In its most recent Medicines Review, Mediscor, a pharmaceutical benefit manager, says that the use of generics has risen to 56.3 percent, with a steady increase over the last five years.
Taking a basket of 200 of the most prescribed medicines in the private health sector, and across two million lives, a Mediscor study showed that the difference in price between an original medicine and the average generic medicine is 45.2 percent while a comparison between the original and the least expensive generic is 55.9 percent.
Generics, which become available when patents on their branded equivalents expire, are essentially copies of brand-name drugs, containing the same active ingredient but costing much less.
“Generics are subject to the same rigorous registration process as branded medicines, but are substantially less costly,” says Vivian Frittelli, the chief executive of the National Association of Pharmaceutical Manufacturers, the organisation that represents generic manufacturers in South Africa.
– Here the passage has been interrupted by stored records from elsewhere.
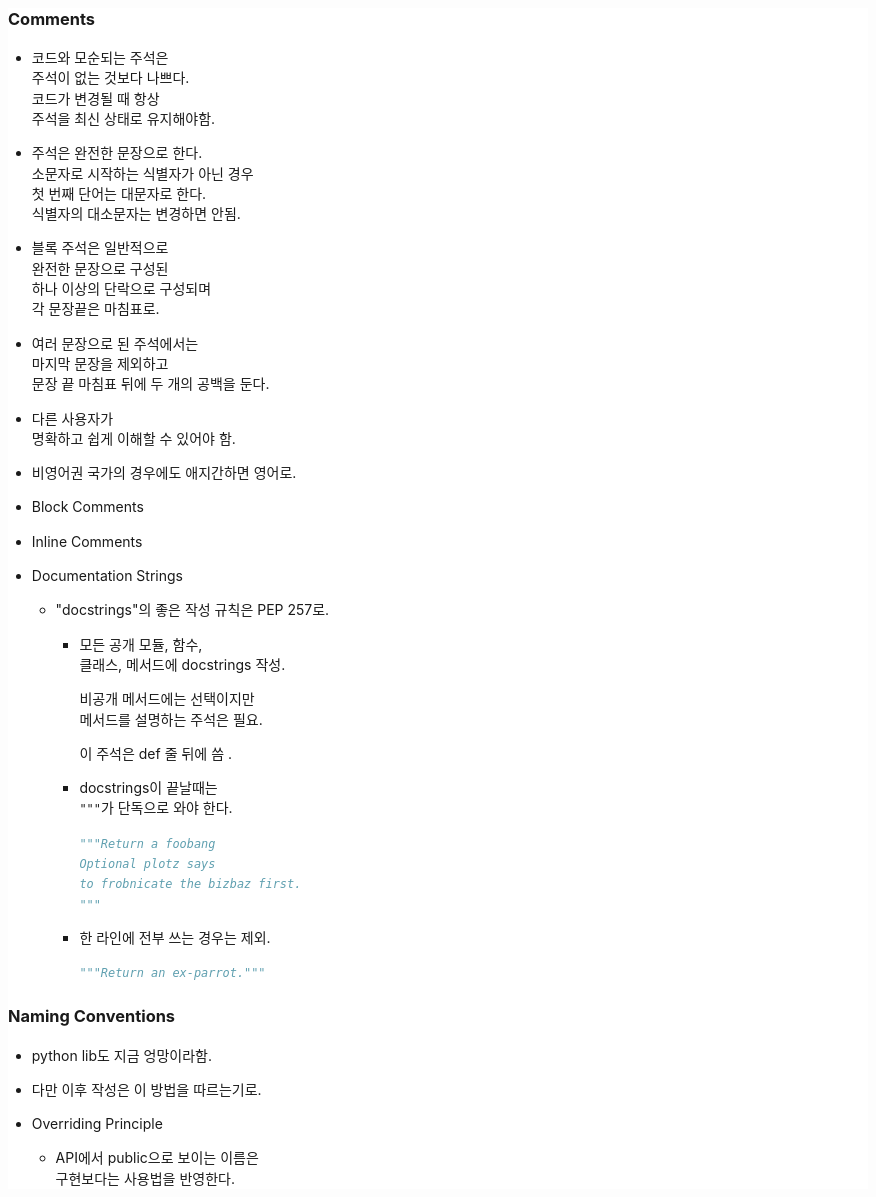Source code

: ### Comments
- 코드와 모순되는 주석은  
주석이 없는 것보다 나쁘다.  
코드가 변경될 때 항상  
주석을 최신 상태로 유지해야함.

- 주석은 완전한 문장으로 한다.  
소문자로 시작하는 식별자가 아닌 경우  
첫 번째 단어는 대문자로 한다.  
식별자의 대소문자는 변경하면 안됨.

- 블록 주석은 일반적으로  
완전한 문장으로 구성된  
하나 이상의 단락으로 구성되며  
각 문장끝은 마침표로.

- 여러 문장으로 된 주석에서는  
마지막 문장을 제외하고  
문장 끝 마침표 뒤에 두 개의 공백을 둔다.

- 다른 사용자가  
명확하고 쉽게 이해할 수 있어야 함.

- 비영어권 국가의 경우에도 애지간하면 영어로.

- Block Comments
- Inline Comments

- Documentation Strings
  - "docstrings"의 좋은 작성 규칙은 PEP 257로.
    - 모든 공개 모듈, 함수,  
    클래스, 메서드에 docstrings 작성.  
      
      비공개 메서드에는 선택이지만  
      메서드를 설명하는 주석은 필요.  
      
      이 주석은 def 줄 뒤에 씀 .
    - docstrings이 끝날때는  
    ```"""```가 단독으로 와야 한다.
      ```python
      """Return a foobang
      Optional plotz says  
      to frobnicate the bizbaz first.
      """
      ```
    - 한 라인에 전부 쓰는 경우는 제외.
      ```python
      """Return an ex-parrot."""
      ```

### Naming Conventions
- python lib도 지금 엉망이라함.
- 다만 이후 작성은 이 방법을 따르는기로.

- Overriding Principle
  - API에서 public으로 보이는 이름은  
  구현보다는 사용법을 반영한다.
Courier pharmacies and dispensing general practitioners were key drivers of the increase in utilisation, which includes an increase to 91 percent for the treatment of HIV/Aids and to 86 percent for oncology. The lowest usage was observed in over-the-counter medicines and those dispensed for medical schemes’ prescribed minimum benefit conditions.
Medicine costs in the private sector have increased by an average of 7.09 percent annually since 2014 compared with specialist fees, which increased by 10.9 percent, and hospital costs, which increased by 9.36 percent.
This is a result of the combination of the single exit price, which regulates the cost of medicines, and the increasing use of generics. Mediscor has found that generic medicine equivalents are available for about 73 percent of the drugs measured.